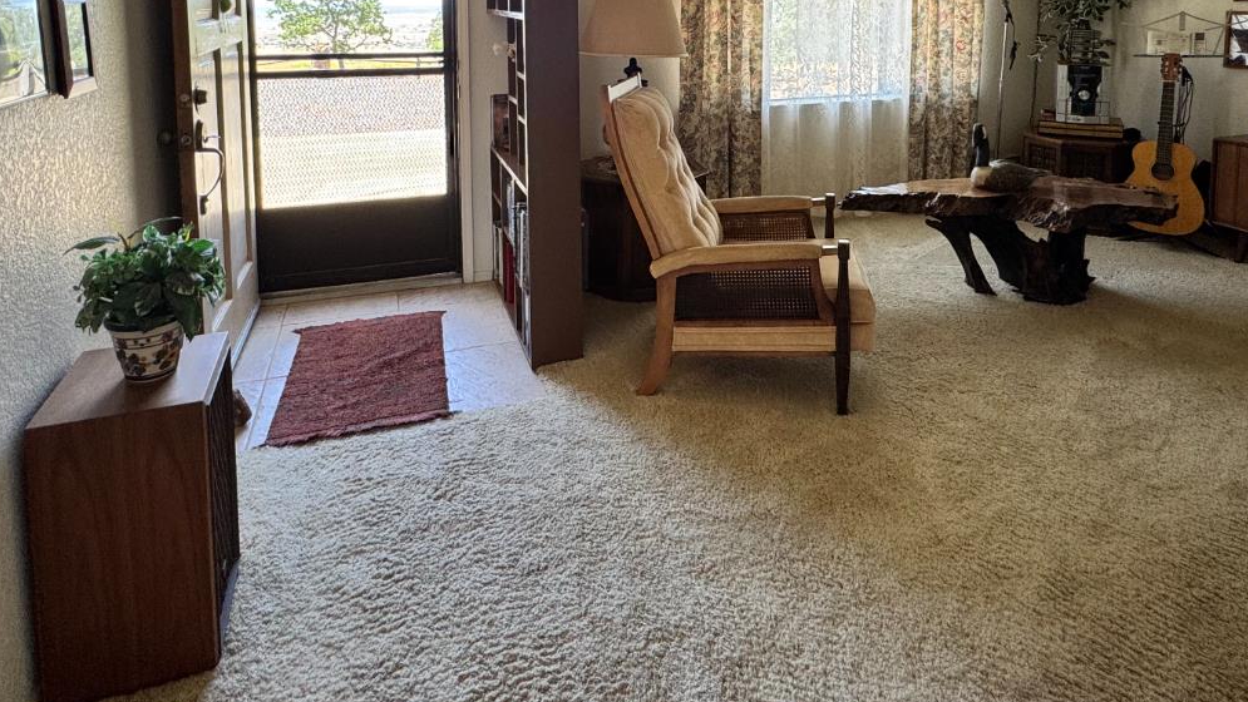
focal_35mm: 23
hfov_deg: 78.7
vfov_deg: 44.7
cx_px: 633
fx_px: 761
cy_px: 61
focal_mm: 2.22
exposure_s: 1/99
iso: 80
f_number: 2.2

──────────

DIRECTIONS:
All entries are to be retyped exactly. Omit any embedded images.

RESULT OF THE EXERCISE:
focal_35mm: 23
hfov_deg: 78.7
vfov_deg: 44.7
cx_px: 633
fx_px: 761
cy_px: 61
focal_mm: 2.22
exposure_s: 1/99
iso: 80
f_number: 2.2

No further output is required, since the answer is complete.